Extract provided -
══════

Google’s Protocol Buffers (Protobuf) are a language/platform neutral and extensible mechanism for serializing structured data. Protobuf is an alternative to the well-known formats like JSON and Apache Avro® and is commonly used as a serializer for Apache Kafka.
In this recipe, you are going to consume Protobuf-encoded event data from an Apache Kafka topic and print the data to screen.
You will use both the Table API and the DataStream API. It starts with consuming the events using the Table API Kafka connector before switching to the DataStream API for printing the information. This shows that you can use Protobuf in either your Table API or in your DataStream API application.
This recipe for Apache Flink is a self contained recipe that you can directly copy and run from your favorite editor. There is no need to download Apache Flink or Apache Kafka.
The recipe uses the Kafka topic transactions
, containing Protobuf-encoded records.

══════

Data excerpt -
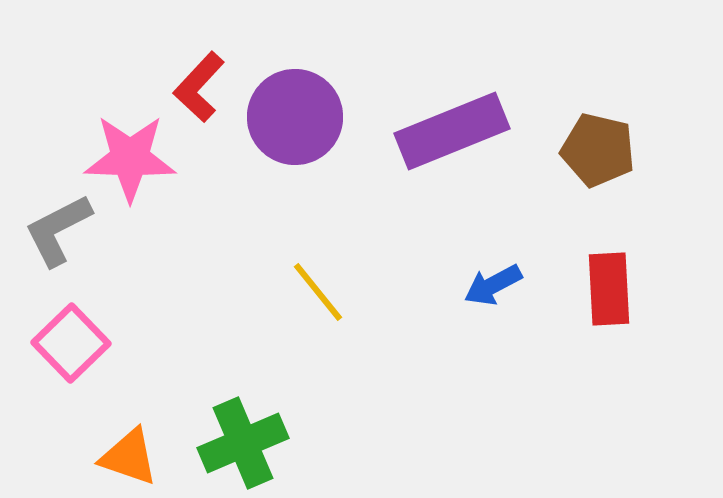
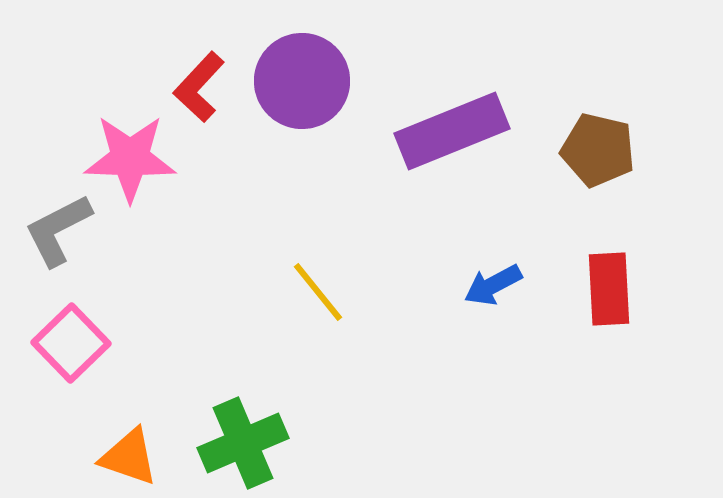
purple circle: moved 7 px right, 36 px up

══════

Objective - List every name in the Protobuf recipe that begins with "Apache". The material after the text is separate from it.

Task result - Apache Avro, Apache Kafka, Apache Flink